I empathize with her situation, even though her execution for telling me her deal seemed overkill. This day and age girls find it easier to throw so much information through a text than one-on-one. In her case, tell me here and there would have allowed me to easily grasp her situation. I got it all at once and I think I handled it decently.

I'm curious here as to how exactly you asked her out. She did already tell you she got out of a long-term relationship with (obviously) a lot of emotions, so the last thing on her mind right now is probably dating. If you asked her for something other than coming directly over to your place, then you might have worried her a bit that you were looking to move things quickly towards a relationship. After you've already slept with a girl, it's better just to invite her to come over for the night since the number one thing she'll be wanting is the feeling of a man in the bedroom with no worry of having any unwanted strings attached.

I believed I just asked her what her weekend was like and that we should do something. I was trying to feel her out before making any specific plans.

Your paragraph is very interesting and I wish you could further elaborate. We were obviously "dating" before having sex, so how would a simple get-to-together be more harmful (in sense of leading to a relationship) than telling an apparent emotionally-lost person to come over and try to have sex with? I would think more sex would further complicate things (depending on the person). I'm just curious on your rationale. I find it really interesting.

From there, if you're giving her good sex, she'll usually just keep coming back for it until she starts to form deeper feelings for you.

I can see what you mean here. In fact, I did give her good sex. Our first night was great, where (without too much detail) she said, "I don't think I can come anymore than I have." And she still did. She came back for more days later. So I think our sexual connection is pretty good.

Of course, if her situation is that she was literally just looking for a rebound (or if the sex wasn't anything amazing), then there's not much you can do to make her chase you.

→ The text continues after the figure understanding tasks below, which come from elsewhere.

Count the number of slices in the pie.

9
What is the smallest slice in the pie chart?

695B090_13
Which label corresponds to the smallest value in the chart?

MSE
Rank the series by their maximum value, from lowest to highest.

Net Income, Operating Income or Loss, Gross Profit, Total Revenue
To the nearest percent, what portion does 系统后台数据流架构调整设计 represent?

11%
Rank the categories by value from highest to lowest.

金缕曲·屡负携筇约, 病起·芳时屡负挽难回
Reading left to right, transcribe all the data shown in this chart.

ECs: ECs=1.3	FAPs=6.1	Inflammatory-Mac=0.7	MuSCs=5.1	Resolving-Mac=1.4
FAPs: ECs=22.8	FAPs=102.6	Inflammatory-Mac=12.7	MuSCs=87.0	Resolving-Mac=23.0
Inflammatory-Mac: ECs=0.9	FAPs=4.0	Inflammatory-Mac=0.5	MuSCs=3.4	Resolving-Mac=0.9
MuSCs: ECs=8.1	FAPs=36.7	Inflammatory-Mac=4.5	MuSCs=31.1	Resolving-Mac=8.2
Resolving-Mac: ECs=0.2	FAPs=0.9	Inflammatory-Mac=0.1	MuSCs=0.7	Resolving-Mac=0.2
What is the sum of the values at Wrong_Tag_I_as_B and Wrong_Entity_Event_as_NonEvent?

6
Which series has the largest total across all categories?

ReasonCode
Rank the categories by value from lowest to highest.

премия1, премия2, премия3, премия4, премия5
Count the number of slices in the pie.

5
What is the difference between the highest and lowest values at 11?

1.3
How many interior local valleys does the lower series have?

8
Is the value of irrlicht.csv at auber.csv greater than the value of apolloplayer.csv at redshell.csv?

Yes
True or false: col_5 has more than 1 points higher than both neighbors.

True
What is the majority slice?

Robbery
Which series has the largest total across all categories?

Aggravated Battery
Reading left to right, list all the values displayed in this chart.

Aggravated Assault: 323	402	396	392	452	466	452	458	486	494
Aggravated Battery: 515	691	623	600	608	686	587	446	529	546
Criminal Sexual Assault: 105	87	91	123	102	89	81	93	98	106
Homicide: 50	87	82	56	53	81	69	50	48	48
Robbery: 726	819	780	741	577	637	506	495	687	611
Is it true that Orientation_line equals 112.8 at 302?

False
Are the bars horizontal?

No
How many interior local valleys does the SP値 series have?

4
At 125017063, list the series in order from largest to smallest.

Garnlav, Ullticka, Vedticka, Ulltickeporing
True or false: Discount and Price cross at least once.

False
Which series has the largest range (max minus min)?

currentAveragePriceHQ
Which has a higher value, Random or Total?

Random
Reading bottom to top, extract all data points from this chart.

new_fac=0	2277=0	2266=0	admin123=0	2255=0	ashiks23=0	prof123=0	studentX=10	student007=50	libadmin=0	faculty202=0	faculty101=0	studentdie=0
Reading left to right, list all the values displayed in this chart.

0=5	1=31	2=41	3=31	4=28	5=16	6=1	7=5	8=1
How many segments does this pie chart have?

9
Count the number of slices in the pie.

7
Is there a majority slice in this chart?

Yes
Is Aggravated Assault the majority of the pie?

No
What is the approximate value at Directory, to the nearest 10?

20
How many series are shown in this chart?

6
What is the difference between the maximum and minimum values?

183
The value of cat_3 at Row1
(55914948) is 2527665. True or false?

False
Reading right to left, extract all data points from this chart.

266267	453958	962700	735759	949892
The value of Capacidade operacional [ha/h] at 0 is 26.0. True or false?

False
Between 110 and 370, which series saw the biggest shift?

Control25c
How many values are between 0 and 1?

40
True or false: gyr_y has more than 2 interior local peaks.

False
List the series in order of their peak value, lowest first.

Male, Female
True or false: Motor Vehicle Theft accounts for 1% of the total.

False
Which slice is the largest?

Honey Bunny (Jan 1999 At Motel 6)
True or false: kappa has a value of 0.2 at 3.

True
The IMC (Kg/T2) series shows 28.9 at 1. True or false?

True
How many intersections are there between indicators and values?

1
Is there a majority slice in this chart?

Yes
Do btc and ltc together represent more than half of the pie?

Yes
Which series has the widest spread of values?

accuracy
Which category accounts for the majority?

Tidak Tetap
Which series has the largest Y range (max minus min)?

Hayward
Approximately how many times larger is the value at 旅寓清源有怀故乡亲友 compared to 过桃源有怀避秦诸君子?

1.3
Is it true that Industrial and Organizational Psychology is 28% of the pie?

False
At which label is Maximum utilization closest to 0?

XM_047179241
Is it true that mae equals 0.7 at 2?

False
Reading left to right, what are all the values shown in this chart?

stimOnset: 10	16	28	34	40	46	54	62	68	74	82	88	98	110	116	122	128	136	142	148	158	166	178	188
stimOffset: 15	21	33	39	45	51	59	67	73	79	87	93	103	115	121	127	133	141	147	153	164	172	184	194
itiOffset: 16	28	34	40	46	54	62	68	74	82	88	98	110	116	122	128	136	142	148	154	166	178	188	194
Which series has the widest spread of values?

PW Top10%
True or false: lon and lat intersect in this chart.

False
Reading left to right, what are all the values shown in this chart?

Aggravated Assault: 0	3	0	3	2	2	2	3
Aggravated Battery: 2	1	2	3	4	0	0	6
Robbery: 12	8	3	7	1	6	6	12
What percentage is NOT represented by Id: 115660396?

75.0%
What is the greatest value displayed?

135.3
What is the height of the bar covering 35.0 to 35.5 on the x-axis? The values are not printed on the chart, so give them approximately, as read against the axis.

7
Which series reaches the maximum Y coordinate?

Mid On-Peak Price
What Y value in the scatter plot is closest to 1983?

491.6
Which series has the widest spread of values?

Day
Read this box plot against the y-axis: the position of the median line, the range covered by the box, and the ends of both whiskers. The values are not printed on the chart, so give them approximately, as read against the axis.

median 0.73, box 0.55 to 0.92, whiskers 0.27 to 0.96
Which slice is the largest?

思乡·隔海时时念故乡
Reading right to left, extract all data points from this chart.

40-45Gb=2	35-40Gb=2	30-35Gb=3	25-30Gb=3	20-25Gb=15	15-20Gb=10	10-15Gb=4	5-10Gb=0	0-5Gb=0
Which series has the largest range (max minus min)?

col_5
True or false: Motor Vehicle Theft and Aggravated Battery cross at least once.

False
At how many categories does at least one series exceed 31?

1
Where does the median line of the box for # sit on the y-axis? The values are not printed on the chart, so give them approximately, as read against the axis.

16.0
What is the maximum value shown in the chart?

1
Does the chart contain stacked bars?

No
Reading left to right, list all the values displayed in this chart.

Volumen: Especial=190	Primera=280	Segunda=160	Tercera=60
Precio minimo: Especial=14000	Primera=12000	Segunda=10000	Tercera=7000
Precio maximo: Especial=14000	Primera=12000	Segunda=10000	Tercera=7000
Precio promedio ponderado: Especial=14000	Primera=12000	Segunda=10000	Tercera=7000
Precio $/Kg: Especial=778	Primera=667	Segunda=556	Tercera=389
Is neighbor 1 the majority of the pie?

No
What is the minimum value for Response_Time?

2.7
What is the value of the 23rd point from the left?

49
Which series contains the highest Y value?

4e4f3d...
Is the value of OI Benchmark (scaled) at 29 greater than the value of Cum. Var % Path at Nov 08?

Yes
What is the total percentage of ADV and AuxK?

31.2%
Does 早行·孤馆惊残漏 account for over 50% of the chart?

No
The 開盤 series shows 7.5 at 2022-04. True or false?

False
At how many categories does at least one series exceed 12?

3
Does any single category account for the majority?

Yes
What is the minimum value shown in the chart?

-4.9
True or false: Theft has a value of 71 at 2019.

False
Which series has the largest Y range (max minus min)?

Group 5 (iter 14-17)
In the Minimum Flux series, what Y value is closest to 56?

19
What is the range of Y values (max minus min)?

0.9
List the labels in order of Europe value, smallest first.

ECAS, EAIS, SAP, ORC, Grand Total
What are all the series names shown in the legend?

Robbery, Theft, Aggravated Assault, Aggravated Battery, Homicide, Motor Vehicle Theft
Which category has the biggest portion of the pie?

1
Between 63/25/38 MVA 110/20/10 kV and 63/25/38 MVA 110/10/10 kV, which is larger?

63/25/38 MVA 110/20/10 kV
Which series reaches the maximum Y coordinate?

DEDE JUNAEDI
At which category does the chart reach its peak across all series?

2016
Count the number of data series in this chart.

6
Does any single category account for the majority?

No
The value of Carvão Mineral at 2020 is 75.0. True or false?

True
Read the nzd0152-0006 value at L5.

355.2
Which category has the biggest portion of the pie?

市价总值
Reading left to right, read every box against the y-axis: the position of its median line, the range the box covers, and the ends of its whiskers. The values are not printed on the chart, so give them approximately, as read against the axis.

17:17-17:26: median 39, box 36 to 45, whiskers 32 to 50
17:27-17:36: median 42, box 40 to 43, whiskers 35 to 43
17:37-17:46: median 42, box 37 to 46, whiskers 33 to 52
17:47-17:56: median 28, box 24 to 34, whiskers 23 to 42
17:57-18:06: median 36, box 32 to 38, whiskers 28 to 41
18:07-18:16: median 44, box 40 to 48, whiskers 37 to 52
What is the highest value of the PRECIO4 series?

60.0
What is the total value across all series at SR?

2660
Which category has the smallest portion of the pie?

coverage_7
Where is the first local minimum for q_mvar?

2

And I thought of that situation, especially from her first text telling me her situation. I was ready to understand. But then she tells me THREE times she still wants to see me. So then I was ready to understand not to allow MYSELF to rush into things and pressure her. Cool. But then she's not acting on her words. After getting no response after Christmas and learning "I don't need to respond if I don't want to" through my friend, I was just like, "huh?"

If all she wanted was a rebound and be done with me, why bother making it known she still wants to continue seeing me?

I understand the go-to solution is just to fall off the face of the Earth and just worry about me, talk to other girls, etc. But is there anything else?